The British Government sent Mr. Chamberlain to America, and he had many public receptions given him by our mercantile and other bodies. On account of his separating from Mr. Gladstone on Home Rule, he met with a great deal of hostility here from the Irish. I was present at a public dinner where the interruptions and hostile demonstrations were very pronounced. But Mr. Chamberlain won his audience by his skill and fighting qualities.
I gave him a dinner at my house and had a number of representative men to meet him. He made the occasion exceedingly interesting by presenting views of domestic conditions in England and international ones with this country, which were quite new to us.
Mr. Chamberlain was a guest on the Teutonic at the famous review of the British navy celebrating Queen Victoria's jubilee, where I had the pleasure of again meeting him. He had recently married Miss Endicott, the charming daughter of our secretary of war, and everybody appreciated that it was a British statesman's honeymoon.
He gave me a dinner in London, at which were present a large company, and two subjects came under very acute discussion. There had been a recent marriage in high English society, where there were wonderful pedigree and relationships on both sides, but no money. It finally developed, however, that under family settlements the young couple might have fifteen hundred pounds a year, or seven thousand five hundred dollars. The decision was unanimous that they could get along very well and maintain their position on this sum and be able to reciprocate reasonably the attentions they would receive. Nothing could better illustrate the terrific increase in the cost of living than the contrast between then and now.

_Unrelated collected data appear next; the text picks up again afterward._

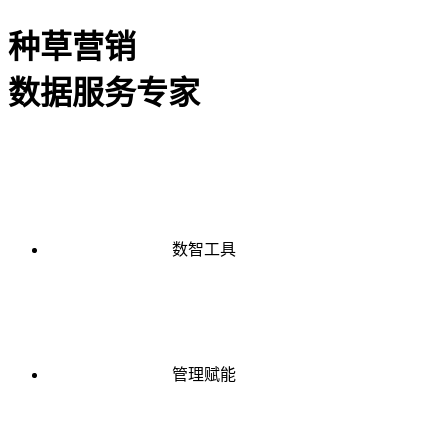
种草营销
数据服务专家
数智工具
管理赋能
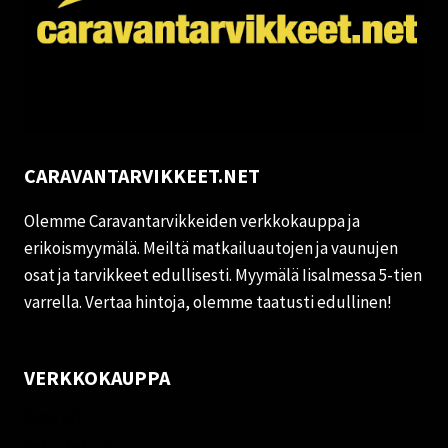
CARAVANTARVIKKEET.NET
Olemme Caravantarvikkeiden verkkokauppa ja
erikoismyymälä. Meiltä matkailuautojen ja vaunujen
osat ja tarvikkeet edullisesti. Myymälä Iisalmessa 5-tien
varrella. Vertaa hintoja, olemme taatusti edullinen!
VERKKOKAUPPA
Oma tili
Palautukset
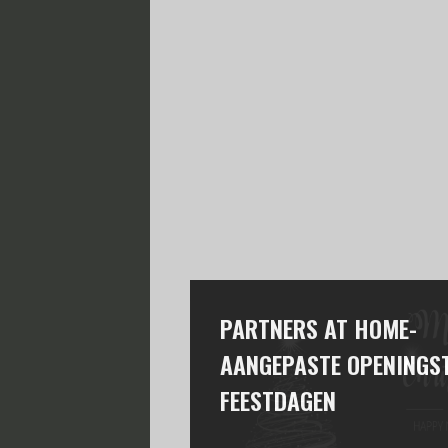
PARTNERS AT HOME-
AANGEPASTE OPENINGST
FEESTDAGEN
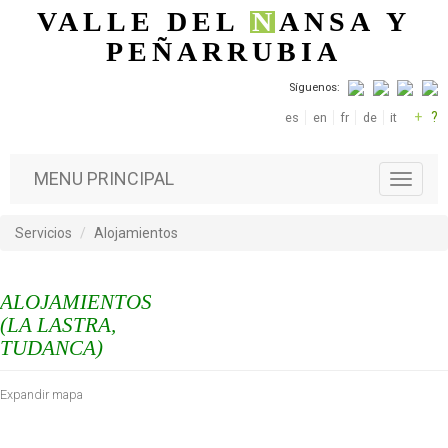
Pasar al contenido principal
VALLE DEL
N
ANSA
Y
PEÑARRUBIA
Síguenos:
+
?
es
en
fr
de
it
MENU PRINCIPAL
T
o
g
Servicios
Alojamientos
g
l
e
ALOJAMIENTOS
n
a
(LA LASTRA,
v
TUDANCA)
i
g
Expandir mapa
a
t
i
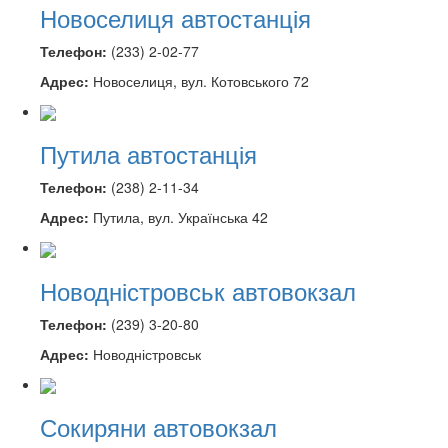
Новоселиця автостанція
Телефон:
(233) 2-02-77
Адрес:
Новоселиця, вул. Котовського 72
Путила автостанція
Телефон:
(238) 2-11-34
Адрес:
Путила, вул. Українська 42
Новодністровськ автовокзал
Телефон:
(239) 3-20-80
Адрес:
Новодністровськ
Сокиряни автовокзал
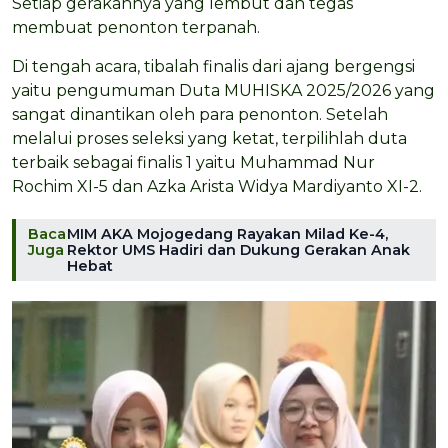
Setiap gerakannya yang lembut dan tegas
membuat penonton terpanah.
Di tengah acara, tibalah finalis dari ajang bergengsi
yaitu pengumuman Duta MUHISKA 2025/2026 yang
sangat dinantikan oleh para penonton. Setelah
melalui proses seleksi yang ketat, terpilihlah duta
terbaik sebagai finalis 1 yaitu Muhammad Nur
Rochim XI-5 dan Azka Arista Widya Mardiyanto XI-2.
Baca
MIM AKA Mojogedang Rayakan Milad Ke-4,
Juga
Rektor UMS Hadiri dan Dukung Gerakan Anak
Hebat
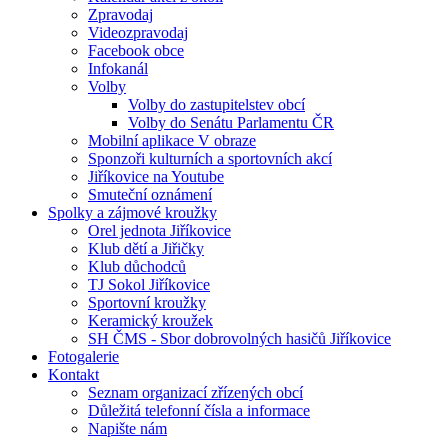
Zpravodaj
Videozpravodaj
Facebook obce
Infokanál
Volby
Volby do zastupitelstev obcí
Volby do Senátu Parlamentu ČR
Mobilní aplikace V obraze
Sponzoři kulturních a sportovních akcí
Jiříkovice na Youtube
Smuteční oznámení
Spolky a zájmové kroužky
Orel jednota Jiříkovice
Klub dětí a Jiřičky
Klub důchodců
TJ Sokol Jiříkovice
Sportovní kroužky
Keramický kroužek
SH ČMS - Sbor dobrovolných hasičů Jiříkovice
Fotogalerie
Kontakt
Seznam organizací zřízených obcí
Důležitá telefonní čísla a informace
Napište nám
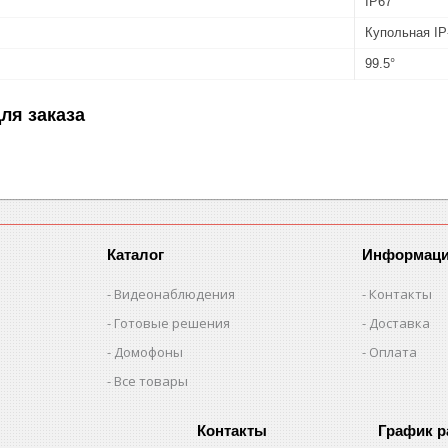
IP67
Купольная IP
99.5°
ля заказа
Каталог
Информац
Видеонаблюдения
Контакты
Готовые решения
Доставка
Домофоны
Оплата
Все товары
График 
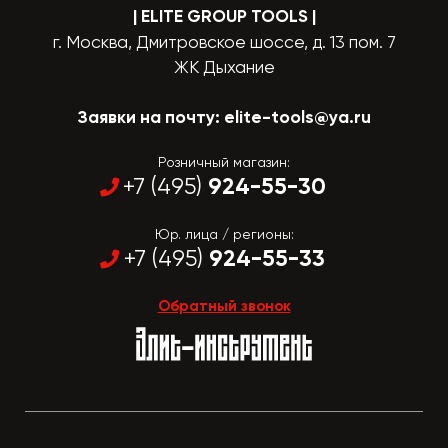
| ELITE GROUP TOOLS
|
г. Москва, Дмитровское шоссе, д. 13 пом. 7
ЖК Дыхание
Заявки на почту:
elite-tools@ya.ru
Розничный магазин:
924-55-30
+7 (495)
Юр. лица / регионы:
924-55-33
+7 (495)
Обратный звонок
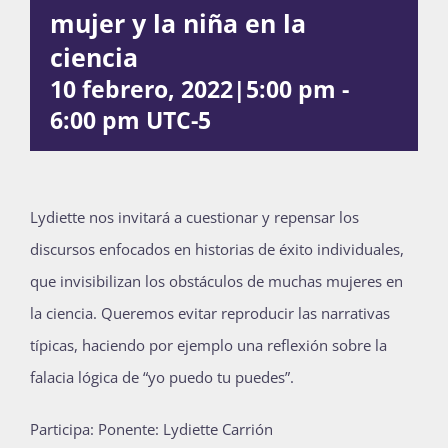
mujer y la niña en la
Publicaciones
ciencia
10 febrero, 2022|5:00 pm
-
Bienvenida generación 2027-1
6:00 pm
UTC-5
Lydiette nos invitará a cuestionar y repensar los
discursos enfocados en historias de éxito individuales,
que invisibilizan los obstáculos de muchas mujeres en
la ciencia. Queremos evitar reproducir las narrativas
típicas, haciendo por ejemplo una reflexión sobre la
falacia lógica de “yo puedo tu puedes”.
Participa: Ponente: Lydiette Carrión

Some one of the guests at the dinner said that the Americans by the introduction of slang were ruining the English language. Mr. James Russell Lowell had come evidently prepared for this controversy. He said that American slang was the common language of that part of England from which the Pilgrims sailed, and that it had been preserved in certain parts of the United States, notably northern New England. He then produced an old book, a sort of dictionary of that period, and proved his case. It was a surprise to everybody to know that American slang was really classic English, and still spoken in the remoter parts of Massachusetts and New Hampshire, though no longer in use in England.
The period of Mr. Gladstone's reign as prime minister was one of the most interesting for an American visitor who had the privilege of knowing him and the eminent men who formed his Cabinet. The ladies of the Cabinet entertained lavishly and superbly. A great favorite at these social gatherings was Miss Margot Tennant, afterwards Mrs. Asquith. Her youth, her wit, her originality and audacity made every function a success which was graced by her presence.
The bitterness towards Mr. Gladstone of the opposition party surpassed anything I have met in American politics, except during the Civil War. At dinners and receptions given me by my friends of the Tory party I was supposed as an American to be friendly to Mr. Gladstone and Home Rule. I do not know whether this was the reason or whether it was usual, but on such occasions the denunciation of Mr. Gladstone as a traitor and the hope of living to see him executed was very frequent.
I remember one important public man who was largely interested and a good deal of a power in Canadian and American railroads. He asked a friend of mine to arrange for me to meet him. I found him a most agreeable man and very accurately informed on the railway situation in Canada and the United States. He was preparing for a visit, and so wanted me to fill any gaps there might be in his knowledge of the situation.